===== Text =====

Incident Reports -- AKA Dealing with Tattling

Recess and lunch can sometimes be a time of strife for me.  I have had classes before where every.single.time I came back from the short break to a swarm of children just waiting to tell me every little thing that happened on the yard.  Seriously, that gets very old, very fast.

So one day, while browsing the web, I stumbled upon something that I thought was genius...and I adapted it to work for me.  It is the "Incident Report Form".  It came from Whole Brain Teaching (which, at the time I found it was called Power Teaching and had a much less daunting website...possibly because PT was in it's infancy and just growing at the time.)  This was a simple little form the students fill out when they come off the yard and have something they want to tell me.  Here is the form that I put out for my students.


I made mine on Vista Print, but here is one for you to print out and use (I did use a paper one before I discovered the wonderful crack website known as VP)

It is uber-simple.  It asks the students to tell me when the incident happened, who was involved (using the language of "bullying" we learned in our bullying unit), what exactly happened, and MOST IMPORTANTLY what the reporter would like me to do about it.

When a student has something to tattle tell me about from the yard, instead of running up to me, they grab a form (which I have located right next to the door), take it back to their seat and fill it out.  The student then places it in the Receiving Box (located right next to the forms) and that is that.  I look at it within 24 hours and deal with it accordingly.

===== Data =====

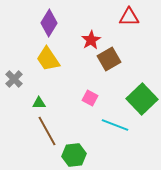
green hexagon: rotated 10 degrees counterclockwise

=====

▶ [Task objective]:
Reproduce the whole text on incident reports for tattling word for word. None of the data has any bearing on what follows.

▶ [Written response]:
Incident Reports -- AKA Dealing with Tattling

Recess and lunch can sometimes be a time of strife for me.  I have had classes before where every.single.time I came back from the short break to a swarm of children just waiting to tell me every little thing that happened on the yard.  Seriously, that gets very old, very fast.

So one day, while browsing the web, I stumbled upon something that I thought was genius...and I adapted it to work for me.  It is the "Incident Report Form".  It came from Whole Brain Teaching (which, at the time I found it was called Power Teaching and had a much less daunting website...possibly because PT was in it's infancy and just growing at the time.)  This was a simple little form the students fill out when they come off the yard and have something they want to tell me.  Here is the form that I put out for my students.


I made mine on Vista Print, but here is one for you to print out and use (I did use a paper one before I discovered the wonderful crack website known as VP)

It is uber-simple.  It asks the students to tell me when the incident happened, who was involved (using the language of "bullying" we learned in our bullying unit), what exactly happened, and MOST IMPORTANTLY what the reporter would like me to do about it.

When a student has something to tattle tell me about from the yard, instead of running up to me, they grab a form (which I have located right next to the door), take it back to their seat and fill it out.  The student then places it in the Receiving Box (located right next to the forms) and that is that.  I look at it within 24 hours and deal with it accordingly.